PROVIDED TEXT.
Recently, a student of medicine and public health at the University of Washington School of Medicine in Seattle observed that eGFR scores were not accurate for diagnosing the severity of kidney disease in Black patients. She fought to have race removed from the algorithm, and won. UW Medicine agreed that the use of race was an ineffective variable and did not meet scientific rigor in medical diagnostic tools.4

The National Kidney Foundation and American Society of Nephrology have formed a joint task force to investigate the use of race in eGFR and plan to make an initial recommendation on its use before the end of 2020.5

Body Mass Index and Bias

Even the simplest medical decision tool that does not include race can reflect social bias. The body mass index (BMI), for example, is based on a calculation that multiplies weight by height. It is used to identify underweight, overweight, and obese patients.

In 1985, the National Institutes of Health tied the definition of obesity to an individual’s BMI, and in 1998 an expert panel put in place guidelines based on BMI that moved 29 million Americans who had previously been classified as normal weight or just overweight into the overweight and obese categories.6 By BMI standards, the majority of Blacks, Hispanics, and White people are now overweight or obese. The 2018 percentages for obesity are roughly equal for Black, Hispanic, and white men (ranging from 31.2% to 34.2%). But the percentages of women who are labeled obese by BMI are:7 8

  • 44.2%—Black
  • 35.4%—Hispanic
  • 28.7%—White

An atmosphere of weight-shaming and distrust

Branding such large percentages of populations as overweight or obese has created an atmosphere of weight-shaming and distrust between patients and doctors. Higher-weight people complain that doctors don’t address the health problems or concerns that brought them in for a checkup. Instead, doctors blame the patient’s weight for their health issues and push weight loss as the solution. This contributes to Black and Hispanic patients avoiding healthcare practitioners and thus perhaps missing opportunities to prevent problems or catch them early.

GIVEN ENTRIES.
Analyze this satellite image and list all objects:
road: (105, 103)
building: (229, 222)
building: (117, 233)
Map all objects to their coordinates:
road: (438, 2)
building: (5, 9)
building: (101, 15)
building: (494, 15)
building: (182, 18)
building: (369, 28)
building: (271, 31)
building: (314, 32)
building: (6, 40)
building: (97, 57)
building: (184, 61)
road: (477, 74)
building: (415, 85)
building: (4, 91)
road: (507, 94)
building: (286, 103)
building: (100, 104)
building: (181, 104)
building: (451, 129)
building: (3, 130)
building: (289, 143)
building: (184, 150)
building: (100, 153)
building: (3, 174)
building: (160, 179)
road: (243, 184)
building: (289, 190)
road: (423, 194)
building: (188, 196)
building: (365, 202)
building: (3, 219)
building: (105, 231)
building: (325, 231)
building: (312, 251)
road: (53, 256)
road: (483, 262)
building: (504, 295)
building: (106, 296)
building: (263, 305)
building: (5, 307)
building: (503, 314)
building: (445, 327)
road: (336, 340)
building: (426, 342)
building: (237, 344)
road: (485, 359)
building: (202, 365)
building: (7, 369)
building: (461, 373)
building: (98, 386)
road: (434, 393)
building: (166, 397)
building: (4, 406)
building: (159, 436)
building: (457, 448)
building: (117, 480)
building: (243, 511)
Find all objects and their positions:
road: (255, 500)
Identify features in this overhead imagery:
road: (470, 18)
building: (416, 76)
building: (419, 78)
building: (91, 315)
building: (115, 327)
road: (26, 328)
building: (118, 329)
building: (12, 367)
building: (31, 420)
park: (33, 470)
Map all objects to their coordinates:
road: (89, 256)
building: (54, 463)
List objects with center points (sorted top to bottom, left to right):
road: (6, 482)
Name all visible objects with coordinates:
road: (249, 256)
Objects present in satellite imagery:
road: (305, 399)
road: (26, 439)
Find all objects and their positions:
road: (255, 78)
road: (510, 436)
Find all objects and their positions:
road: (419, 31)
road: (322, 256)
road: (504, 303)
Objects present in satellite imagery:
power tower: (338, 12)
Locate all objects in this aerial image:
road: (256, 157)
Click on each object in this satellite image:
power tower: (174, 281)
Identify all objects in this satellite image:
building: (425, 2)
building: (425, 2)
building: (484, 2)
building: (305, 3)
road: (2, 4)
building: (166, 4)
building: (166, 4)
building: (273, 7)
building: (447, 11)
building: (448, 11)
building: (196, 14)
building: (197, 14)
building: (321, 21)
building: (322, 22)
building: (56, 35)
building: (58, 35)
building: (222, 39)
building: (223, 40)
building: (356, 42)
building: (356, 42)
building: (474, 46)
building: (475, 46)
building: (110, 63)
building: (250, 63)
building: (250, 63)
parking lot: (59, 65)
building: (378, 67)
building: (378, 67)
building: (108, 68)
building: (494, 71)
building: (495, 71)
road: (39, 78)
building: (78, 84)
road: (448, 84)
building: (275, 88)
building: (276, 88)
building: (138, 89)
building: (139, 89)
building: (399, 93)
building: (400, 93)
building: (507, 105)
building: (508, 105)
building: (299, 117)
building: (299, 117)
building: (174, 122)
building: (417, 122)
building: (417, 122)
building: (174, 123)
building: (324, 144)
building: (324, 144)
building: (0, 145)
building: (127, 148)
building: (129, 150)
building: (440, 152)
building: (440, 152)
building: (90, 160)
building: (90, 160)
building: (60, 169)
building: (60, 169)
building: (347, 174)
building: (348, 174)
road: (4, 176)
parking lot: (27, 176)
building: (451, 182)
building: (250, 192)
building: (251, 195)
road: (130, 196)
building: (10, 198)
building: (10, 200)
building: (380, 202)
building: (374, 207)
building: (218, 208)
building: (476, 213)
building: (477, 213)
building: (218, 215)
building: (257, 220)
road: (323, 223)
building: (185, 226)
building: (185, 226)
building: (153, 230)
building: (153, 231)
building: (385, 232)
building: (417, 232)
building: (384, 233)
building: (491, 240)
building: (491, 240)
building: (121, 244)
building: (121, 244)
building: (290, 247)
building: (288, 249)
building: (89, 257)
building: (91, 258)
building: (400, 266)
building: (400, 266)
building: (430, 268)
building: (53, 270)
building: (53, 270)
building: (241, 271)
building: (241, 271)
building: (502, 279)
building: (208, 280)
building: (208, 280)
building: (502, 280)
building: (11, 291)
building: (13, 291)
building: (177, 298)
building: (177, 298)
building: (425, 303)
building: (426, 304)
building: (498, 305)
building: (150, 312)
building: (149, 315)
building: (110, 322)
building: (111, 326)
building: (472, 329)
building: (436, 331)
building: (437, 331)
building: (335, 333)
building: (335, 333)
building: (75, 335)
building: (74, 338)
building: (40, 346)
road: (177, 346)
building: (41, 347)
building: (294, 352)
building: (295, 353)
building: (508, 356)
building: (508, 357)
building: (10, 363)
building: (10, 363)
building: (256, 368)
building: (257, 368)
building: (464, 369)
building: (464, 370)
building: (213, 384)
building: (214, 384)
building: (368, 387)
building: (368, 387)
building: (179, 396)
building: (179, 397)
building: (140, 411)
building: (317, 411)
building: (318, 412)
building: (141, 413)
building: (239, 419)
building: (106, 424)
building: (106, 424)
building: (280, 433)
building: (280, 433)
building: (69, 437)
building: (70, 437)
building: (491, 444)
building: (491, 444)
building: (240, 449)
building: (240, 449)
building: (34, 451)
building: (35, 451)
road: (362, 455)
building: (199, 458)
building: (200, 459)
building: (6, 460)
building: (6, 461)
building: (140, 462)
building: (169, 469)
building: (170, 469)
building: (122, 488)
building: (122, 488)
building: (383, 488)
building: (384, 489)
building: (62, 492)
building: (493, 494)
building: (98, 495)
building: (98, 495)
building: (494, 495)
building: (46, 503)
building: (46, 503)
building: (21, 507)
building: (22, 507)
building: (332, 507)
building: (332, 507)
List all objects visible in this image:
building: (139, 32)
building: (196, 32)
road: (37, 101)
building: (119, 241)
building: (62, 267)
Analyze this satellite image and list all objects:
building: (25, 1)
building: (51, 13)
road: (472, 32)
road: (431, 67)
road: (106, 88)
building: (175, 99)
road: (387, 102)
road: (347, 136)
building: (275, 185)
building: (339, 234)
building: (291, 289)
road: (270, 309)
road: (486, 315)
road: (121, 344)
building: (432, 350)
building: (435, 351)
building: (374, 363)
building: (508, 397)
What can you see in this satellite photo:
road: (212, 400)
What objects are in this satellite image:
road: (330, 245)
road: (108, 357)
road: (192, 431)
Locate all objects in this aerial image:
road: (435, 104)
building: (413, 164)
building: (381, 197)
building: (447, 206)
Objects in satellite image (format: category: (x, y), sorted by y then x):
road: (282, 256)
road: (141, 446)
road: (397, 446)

TASK ITEM A. In the passage on bias in medical tools, in what year did an expert panel put BMI-based guidelines in place?
TASK ITEM B. According to the passage on bias in medical tools, why do Black and Hispanic patients avoid healthcare practitioners?
TASK ITEM C. Continue the passage on bias in medical tools from where it stops.

ANSWER AREA A. 1998.

ANSWER AREA B. Labeling large shares of these groups as overweight or obese has bred weight-shaming and distrust. Higher-weight patients say doctors skip the concerns that brought them in, blame their weight for their health issues and push weight loss instead. This leads Black and Hispanic patients to stay away from practitioners, and so they may miss chances to prevent problems or catch them early.

ANSWER AREA C.
Furthermore, it is becoming increasingly clear that being overweight or obese is not always a health problem. Rates for some serious conditions, such as hospitalization for COVID-19, high blood pressure, heart disease, stroke, type 2 diabetes, and other diseases, are higher among those who are obese.9  But for other conditions—such as recovery from serious injury, cancer, and heart surgery—higher weight people have better survival rates.10 11 12

New, improved Canadian guidelines

In fact, new obesity guidelines for Canadian clinicians, published in August 2020, emphasize that doctors should stop relying on BMI alone in diagnosing patients. People should be diagnosed as obese only if their body weight affects their physical health or mental wellbeing, according to the new guidelines. Treatment should be holistic and not solely target weight loss. The guidelines also note that: “People living with obesity face substantial bias and stigma, which contribute to increased morbidity and mortality independent of weight or body mass index.»13

Reducing Bias in Decision Tools

Medical algorithms are not the only type of algorithm that can be biased. In 2018, for example, Amazon stopped using a recruitment tool that showed bias against women. The tool, which analyzed 10 years of hiring data during a period when Amazon had predominantly hired men, had used that history to teach itself to prefer male candidates.14

In healthcare, machine learning often relies on electronic health records. Poor and minority patients may receive fractured care and be seen at multiple institutions. They are more likely to be seen in teaching clinics where data input or clinical reasoning may be less accurate. And patients may not be able to access online patient portals and document outcomes. As a result, the records of these patients may have missing or erroneous data. The algorithms that drive machine learning may thus end up excluding poor and minority patients from the data sets and needed care.15

The good news is that awareness of biases in healthcare algorithms has grown in the past few years. Data input and outcomes are being checked for racial, ethnic, income, gender, and age bias. When disparities are recognized, the algorithms and data sets can be revised toward better objectivity.